• _THE TASK_
Nothing may be left out, so copy every entry exactly.

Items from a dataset
◇ ◇ ◇ ◇

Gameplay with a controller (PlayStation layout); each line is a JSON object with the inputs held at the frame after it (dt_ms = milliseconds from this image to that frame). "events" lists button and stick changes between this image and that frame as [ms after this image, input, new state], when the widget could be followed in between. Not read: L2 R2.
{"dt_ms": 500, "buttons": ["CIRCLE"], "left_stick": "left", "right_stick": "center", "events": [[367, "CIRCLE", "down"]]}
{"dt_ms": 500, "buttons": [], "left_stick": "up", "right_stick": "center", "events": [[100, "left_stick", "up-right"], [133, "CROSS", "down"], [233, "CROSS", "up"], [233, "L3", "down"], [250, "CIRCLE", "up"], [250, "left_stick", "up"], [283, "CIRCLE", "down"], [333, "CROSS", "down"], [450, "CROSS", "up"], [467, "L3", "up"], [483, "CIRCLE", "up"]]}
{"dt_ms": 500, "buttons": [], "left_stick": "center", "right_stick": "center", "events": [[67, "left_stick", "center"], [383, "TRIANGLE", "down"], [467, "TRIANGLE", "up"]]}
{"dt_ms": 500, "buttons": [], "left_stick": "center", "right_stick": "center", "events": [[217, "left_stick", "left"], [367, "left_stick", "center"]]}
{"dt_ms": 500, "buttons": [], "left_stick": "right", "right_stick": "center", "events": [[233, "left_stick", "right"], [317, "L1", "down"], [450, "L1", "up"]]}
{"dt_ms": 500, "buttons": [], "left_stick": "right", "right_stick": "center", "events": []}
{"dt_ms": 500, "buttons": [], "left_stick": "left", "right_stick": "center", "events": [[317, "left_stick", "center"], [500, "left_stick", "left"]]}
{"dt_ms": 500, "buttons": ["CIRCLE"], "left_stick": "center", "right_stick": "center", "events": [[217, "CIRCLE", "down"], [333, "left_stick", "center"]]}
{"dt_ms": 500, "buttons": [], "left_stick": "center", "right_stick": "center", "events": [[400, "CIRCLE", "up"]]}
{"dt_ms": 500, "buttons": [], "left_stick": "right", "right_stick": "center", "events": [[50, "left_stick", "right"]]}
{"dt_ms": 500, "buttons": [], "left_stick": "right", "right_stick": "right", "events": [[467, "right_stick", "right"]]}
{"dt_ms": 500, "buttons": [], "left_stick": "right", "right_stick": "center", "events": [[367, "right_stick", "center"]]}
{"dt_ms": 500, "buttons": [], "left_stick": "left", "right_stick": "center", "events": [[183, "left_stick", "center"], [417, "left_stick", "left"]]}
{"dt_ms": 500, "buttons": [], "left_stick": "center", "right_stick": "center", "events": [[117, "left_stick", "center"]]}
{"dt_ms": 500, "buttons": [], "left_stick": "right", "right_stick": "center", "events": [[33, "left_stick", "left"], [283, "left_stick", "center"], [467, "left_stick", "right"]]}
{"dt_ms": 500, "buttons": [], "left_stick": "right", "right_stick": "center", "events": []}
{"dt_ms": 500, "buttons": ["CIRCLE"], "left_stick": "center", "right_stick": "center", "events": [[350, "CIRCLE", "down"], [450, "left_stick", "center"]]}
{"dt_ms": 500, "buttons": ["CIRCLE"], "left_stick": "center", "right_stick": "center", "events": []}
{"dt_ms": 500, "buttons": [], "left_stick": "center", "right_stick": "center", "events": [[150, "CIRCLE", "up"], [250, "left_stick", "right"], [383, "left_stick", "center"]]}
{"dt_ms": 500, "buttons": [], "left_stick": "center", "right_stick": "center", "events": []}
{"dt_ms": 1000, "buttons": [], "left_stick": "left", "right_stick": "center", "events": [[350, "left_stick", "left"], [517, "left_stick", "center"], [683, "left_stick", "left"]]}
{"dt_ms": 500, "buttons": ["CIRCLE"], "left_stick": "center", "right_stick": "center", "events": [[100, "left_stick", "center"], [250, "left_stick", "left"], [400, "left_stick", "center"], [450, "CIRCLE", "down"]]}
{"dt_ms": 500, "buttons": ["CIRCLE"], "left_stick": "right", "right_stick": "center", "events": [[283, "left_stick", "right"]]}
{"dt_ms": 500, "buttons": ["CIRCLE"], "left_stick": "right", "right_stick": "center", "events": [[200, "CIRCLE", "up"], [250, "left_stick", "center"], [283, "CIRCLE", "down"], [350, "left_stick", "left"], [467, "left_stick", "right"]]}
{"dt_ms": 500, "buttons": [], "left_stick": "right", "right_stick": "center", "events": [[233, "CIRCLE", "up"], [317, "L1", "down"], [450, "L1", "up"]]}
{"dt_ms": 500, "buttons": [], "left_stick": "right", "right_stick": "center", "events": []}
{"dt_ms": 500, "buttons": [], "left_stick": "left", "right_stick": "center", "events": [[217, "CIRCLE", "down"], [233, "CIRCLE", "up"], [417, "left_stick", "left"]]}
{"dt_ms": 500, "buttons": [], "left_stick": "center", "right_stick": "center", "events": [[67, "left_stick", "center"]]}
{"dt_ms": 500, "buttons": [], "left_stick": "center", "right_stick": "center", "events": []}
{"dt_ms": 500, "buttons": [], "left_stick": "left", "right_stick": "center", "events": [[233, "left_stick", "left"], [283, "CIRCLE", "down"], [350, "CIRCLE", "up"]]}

◇ ◇ ◇ ◇

• _SOLUTION FOR THIS PROBLEM_
Gameplay with a controller (PlayStation layout); each line is a JSON object with the inputs held at the frame after it (dt_ms = milliseconds from this image to that frame). "events" lists button and stick changes between this image and that frame as [ms after this image, input, new state], when the widget could be followed in between. Not read: L2 R2.
{"dt_ms": 500, "buttons": ["CIRCLE"], "left_stick": "left", "right_stick": "center", "events": [[367, "CIRCLE", "down"]]}
{"dt_ms": 500, "buttons": [], "left_stick": "up", "right_stick": "center", "events": [[100, "left_stick", "up-right"], [133, "CROSS", "down"], [233, "CROSS", "up"], [233, "L3", "down"], [250, "CIRCLE", "up"], [250, "left_stick", "up"], [283, "CIRCLE", "down"], [333, "CROSS", "down"], [450, "CROSS", "up"], [467, "L3", "up"], [483, "CIRCLE", "up"]]}
{"dt_ms": 500, "buttons": [], "left_stick": "center", "right_stick": "center", "events": [[67, "left_stick", "center"], [383, "TRIANGLE", "down"], [467, "TRIANGLE", "up"]]}
{"dt_ms": 500, "buttons": [], "left_stick": "center", "right_stick": "center", "events": [[217, "left_stick", "left"], [367, "left_stick", "center"]]}
{"dt_ms": 500, "buttons": [], "left_stick": "right", "right_stick": "center", "events": [[233, "left_stick", "right"], [317, "L1", "down"], [450, "L1", "up"]]}
{"dt_ms": 500, "buttons": [], "left_stick": "right", "right_stick": "center", "events": []}
{"dt_ms": 500, "buttons": [], "left_stick": "left", "right_stick": "center", "events": [[317, "left_stick", "center"], [500, "left_stick", "left"]]}
{"dt_ms": 500, "buttons": ["CIRCLE"], "left_stick": "center", "right_stick": "center", "events": [[217, "CIRCLE", "down"], [333, "left_stick", "center"]]}
{"dt_ms": 500, "buttons": [], "left_stick": "center", "right_stick": "center", "events": [[400, "CIRCLE", "up"]]}
{"dt_ms": 500, "buttons": [], "left_stick": "right", "right_stick": "center", "events": [[50, "left_stick", "right"]]}
{"dt_ms": 500, "buttons": [], "left_stick": "right", "right_stick": "right", "events": [[467, "right_stick", "right"]]}
{"dt_ms": 500, "buttons": [], "left_stick": "right", "right_stick": "center", "events": [[367, "right_stick", "center"]]}
{"dt_ms": 500, "buttons": [], "left_stick": "left", "right_stick": "center", "events": [[183, "left_stick", "center"], [417, "left_stick", "left"]]}
{"dt_ms": 500, "buttons": [], "left_stick": "center", "right_stick": "center", "events": [[117, "left_stick", "center"]]}
{"dt_ms": 500, "buttons": [], "left_stick": "right", "right_stick": "center", "events": [[33, "left_stick", "left"], [283, "left_stick", "center"], [467, "left_stick", "right"]]}
{"dt_ms": 500, "buttons": [], "left_stick": "right", "right_stick": "center", "events": []}
{"dt_ms": 500, "buttons": ["CIRCLE"], "left_stick": "center", "right_stick": "center", "events": [[350, "CIRCLE", "down"], [450, "left_stick", "center"]]}
{"dt_ms": 500, "buttons": ["CIRCLE"], "left_stick": "center", "right_stick": "center", "events": []}
{"dt_ms": 500, "buttons": [], "left_stick": "center", "right_stick": "center", "events": [[150, "CIRCLE", "up"], [250, "left_stick", "right"], [383, "left_stick", "center"]]}
{"dt_ms": 500, "buttons": [], "left_stick": "center", "right_stick": "center", "events": []}
{"dt_ms": 1000, "buttons": [], "left_stick": "left", "right_stick": "center", "events": [[350, "left_stick", "left"], [517, "left_stick", "center"], [683, "left_stick", "left"]]}
{"dt_ms": 500, "buttons": ["CIRCLE"], "left_stick": "center", "right_stick": "center", "events": [[100, "left_stick", "center"], [250, "left_stick", "left"], [400, "left_stick", "center"], [450, "CIRCLE", "down"]]}
{"dt_ms": 500, "buttons": ["CIRCLE"], "left_stick": "right", "right_stick": "center", "events": [[283, "left_stick", "right"]]}
{"dt_ms": 500, "buttons": ["CIRCLE"], "left_stick": "right", "right_stick": "center", "events": [[200, "CIRCLE", "up"], [250, "left_stick", "center"], [283, "CIRCLE", "down"], [350, "left_stick", "left"], [467, "left_stick", "right"]]}
{"dt_ms": 500, "buttons": [], "left_stick": "right", "right_stick": "center", "events": [[233, "CIRCLE", "up"], [317, "L1", "down"], [450, "L1", "up"]]}
{"dt_ms": 500, "buttons": [], "left_stick": "right", "right_stick": "center", "events": []}
{"dt_ms": 500, "buttons": [], "left_stick": "left", "right_stick": "center", "events": [[217, "CIRCLE", "down"], [233, "CIRCLE", "up"], [417, "left_stick", "left"]]}
{"dt_ms": 500, "buttons": [], "left_stick": "center", "right_stick": "center", "events": [[67, "left_stick", "center"]]}
{"dt_ms": 500, "buttons": [], "left_stick": "center", "right_stick": "center", "events": []}
{"dt_ms": 500, "buttons": [], "left_stick": "left", "right_stick": "center", "events": [[233, "left_stick", "left"], [283, "CIRCLE", "down"], [350, "CIRCLE", "up"]]}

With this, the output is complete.